Now, if you add true distance education requirements into this mix, you could see how the instructors may be even more suspect of the contact they are able to make with students who are not in the classroom at all. For instructors who are sensitive to the size of the lectern and its intrusion into their pedagogy, there will certainly be some question as to their ability to respond to student contact through a camera lens, and a tiny image on a video display in the lectern.

Despite what it sounds like I'm saying about the value of high-tech classrooms, they aren't an entire waste of time, as many instructors have a pedagogy that can take full and effective advantage of the technology. But we, as an industry, need to recognize how to make the high-tech classroom more relevant to the people using them, and that means breaking out of the corporate viewpoint of A/V presentation systems. The corporate boardroom approach is very much agenda-driven; make your point in 30 seconds, accept relevant questions, and get back to the business of making money (except for the people working in the Dilbert-ian sector of the economy). Because corporate thinking can be fairly regimented, it is easy to make the users adapt to the corporate methodology (quick, give me the name of two computer operating system manufacturers!).

The educational environment is entirely different in that there are many pedagogies at work, and they are all valid in the frame of reference of the classes being taught, and they all need to be considered as part of the programming of a space and the systems in it.

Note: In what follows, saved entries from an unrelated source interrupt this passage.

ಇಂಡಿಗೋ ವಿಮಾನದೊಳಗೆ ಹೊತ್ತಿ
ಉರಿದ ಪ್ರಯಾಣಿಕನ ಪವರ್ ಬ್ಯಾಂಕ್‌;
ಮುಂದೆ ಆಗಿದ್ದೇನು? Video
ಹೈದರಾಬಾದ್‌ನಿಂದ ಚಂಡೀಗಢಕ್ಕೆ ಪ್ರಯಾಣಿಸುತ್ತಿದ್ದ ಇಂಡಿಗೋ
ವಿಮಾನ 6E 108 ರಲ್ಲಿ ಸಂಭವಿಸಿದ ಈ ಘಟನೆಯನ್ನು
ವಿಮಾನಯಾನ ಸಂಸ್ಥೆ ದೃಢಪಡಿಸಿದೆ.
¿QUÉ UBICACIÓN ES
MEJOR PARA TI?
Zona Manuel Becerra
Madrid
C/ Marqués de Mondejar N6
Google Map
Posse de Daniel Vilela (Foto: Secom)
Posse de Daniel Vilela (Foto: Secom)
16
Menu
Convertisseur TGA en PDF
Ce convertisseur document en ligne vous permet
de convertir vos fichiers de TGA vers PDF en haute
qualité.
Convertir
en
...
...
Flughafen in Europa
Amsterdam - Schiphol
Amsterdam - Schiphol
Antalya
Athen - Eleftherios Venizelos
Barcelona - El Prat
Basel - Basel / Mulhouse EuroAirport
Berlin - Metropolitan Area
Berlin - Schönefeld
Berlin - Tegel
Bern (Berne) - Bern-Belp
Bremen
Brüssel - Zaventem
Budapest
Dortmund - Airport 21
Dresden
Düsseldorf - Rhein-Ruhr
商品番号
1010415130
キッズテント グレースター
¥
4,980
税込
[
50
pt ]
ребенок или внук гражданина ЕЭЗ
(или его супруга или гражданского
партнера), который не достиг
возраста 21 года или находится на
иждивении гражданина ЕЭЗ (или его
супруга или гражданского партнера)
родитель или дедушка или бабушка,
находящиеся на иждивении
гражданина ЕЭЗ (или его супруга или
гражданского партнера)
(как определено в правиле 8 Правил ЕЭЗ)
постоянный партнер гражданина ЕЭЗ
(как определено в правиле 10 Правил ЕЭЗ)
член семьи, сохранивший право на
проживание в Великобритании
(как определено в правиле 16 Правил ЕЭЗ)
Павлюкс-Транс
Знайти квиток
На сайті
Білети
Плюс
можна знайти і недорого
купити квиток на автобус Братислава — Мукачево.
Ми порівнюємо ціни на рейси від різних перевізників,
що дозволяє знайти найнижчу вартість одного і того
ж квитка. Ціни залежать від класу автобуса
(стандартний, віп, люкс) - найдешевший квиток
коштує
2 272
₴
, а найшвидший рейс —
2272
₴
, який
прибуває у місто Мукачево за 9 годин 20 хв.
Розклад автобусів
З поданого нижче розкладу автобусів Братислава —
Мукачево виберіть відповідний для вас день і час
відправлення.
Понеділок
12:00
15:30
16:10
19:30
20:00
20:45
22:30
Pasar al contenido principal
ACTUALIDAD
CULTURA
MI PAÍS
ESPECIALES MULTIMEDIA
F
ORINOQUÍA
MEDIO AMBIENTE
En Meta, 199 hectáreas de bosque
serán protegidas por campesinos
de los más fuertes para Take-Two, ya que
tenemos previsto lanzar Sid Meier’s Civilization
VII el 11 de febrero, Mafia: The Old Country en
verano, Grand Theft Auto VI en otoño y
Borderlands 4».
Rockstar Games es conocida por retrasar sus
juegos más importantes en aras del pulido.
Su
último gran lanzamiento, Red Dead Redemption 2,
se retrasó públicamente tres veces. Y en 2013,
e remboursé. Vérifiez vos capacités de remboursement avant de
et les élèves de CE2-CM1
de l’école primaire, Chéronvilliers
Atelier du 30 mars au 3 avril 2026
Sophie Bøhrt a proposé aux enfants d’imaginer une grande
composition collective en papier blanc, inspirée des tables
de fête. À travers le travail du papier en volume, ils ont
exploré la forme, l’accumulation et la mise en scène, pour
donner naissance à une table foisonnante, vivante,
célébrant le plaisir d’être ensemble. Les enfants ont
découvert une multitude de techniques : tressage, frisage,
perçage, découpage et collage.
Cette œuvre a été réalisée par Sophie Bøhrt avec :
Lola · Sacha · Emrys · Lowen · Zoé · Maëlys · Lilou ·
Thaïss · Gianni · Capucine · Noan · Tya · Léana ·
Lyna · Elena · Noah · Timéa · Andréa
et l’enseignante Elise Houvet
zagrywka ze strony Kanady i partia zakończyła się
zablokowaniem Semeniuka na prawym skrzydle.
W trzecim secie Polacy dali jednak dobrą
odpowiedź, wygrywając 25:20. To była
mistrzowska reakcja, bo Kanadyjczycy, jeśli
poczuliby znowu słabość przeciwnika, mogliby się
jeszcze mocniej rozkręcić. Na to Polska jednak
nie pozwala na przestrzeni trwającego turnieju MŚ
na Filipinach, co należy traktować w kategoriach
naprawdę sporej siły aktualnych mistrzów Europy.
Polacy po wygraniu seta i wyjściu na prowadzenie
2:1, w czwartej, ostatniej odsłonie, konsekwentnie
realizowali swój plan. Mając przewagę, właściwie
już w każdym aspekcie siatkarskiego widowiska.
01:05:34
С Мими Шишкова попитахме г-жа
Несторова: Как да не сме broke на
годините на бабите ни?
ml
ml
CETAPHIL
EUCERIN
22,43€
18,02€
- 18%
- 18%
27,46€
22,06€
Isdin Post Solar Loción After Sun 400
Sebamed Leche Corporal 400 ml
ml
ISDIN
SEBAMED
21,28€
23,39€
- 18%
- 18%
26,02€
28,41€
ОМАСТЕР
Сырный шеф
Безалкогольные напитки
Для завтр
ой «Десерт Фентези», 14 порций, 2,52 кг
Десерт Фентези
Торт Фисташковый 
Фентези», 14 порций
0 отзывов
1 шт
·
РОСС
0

It is important to understand that any technological compromises made based on cost or performance will affect someone who is not associated with the bottom line, or rather they are associated with a very different bottom line: "Is this helping me teach my students, or is it getting in the way, or preventing me from reaching them?"

There are two major factors that need to change to make this easier to accomplish. The first is product based, many of the products that are being used in high-tech classrooms are adapted from, or designed for, other market areas, and they are not always equipped with features essential to the use in the educational environment. It would be nice to see things like video copystands developed to suit their true overhead projector replacement use, with features like acetate rollers (front to back is still the preferred direction), and it would be really nice to see more vandal and theft proof versions developed for this market, allowing permanent installations in unlocked rooms. Other desirable products would include touch panels that have tiltable mounting systems designed for the often abusive and theft-prone environment of colleges and universities, perhaps a tiltable lectern mount allowing secure mounting, but adjustablity for viewing by faculty of varying height.

The second factor is cost. It currently costs a substantial amount of capital to equip a high-tech classroom, primarily in the form of video projection devices of adequate brightness and resolution. It can also cost a lot of money to maintain the systems, especially the newest generation of high brightness video projection equipment, where the special Xenon and Metal Halide lamps can cost up to $2500 and may only last 750-1000 hours. This becomes significant on-going service cost to the universities. As the source and projection devices come down in cost, and increase in resolution, the practicality of wider implementation of video based display systems increases. As high-tech systems can be delivered at lower cost, with the features truly needed by the instructors, we can start to deliver on the high-tech version of the flexibility and functionality that they have had for years in the low-tech classrooms.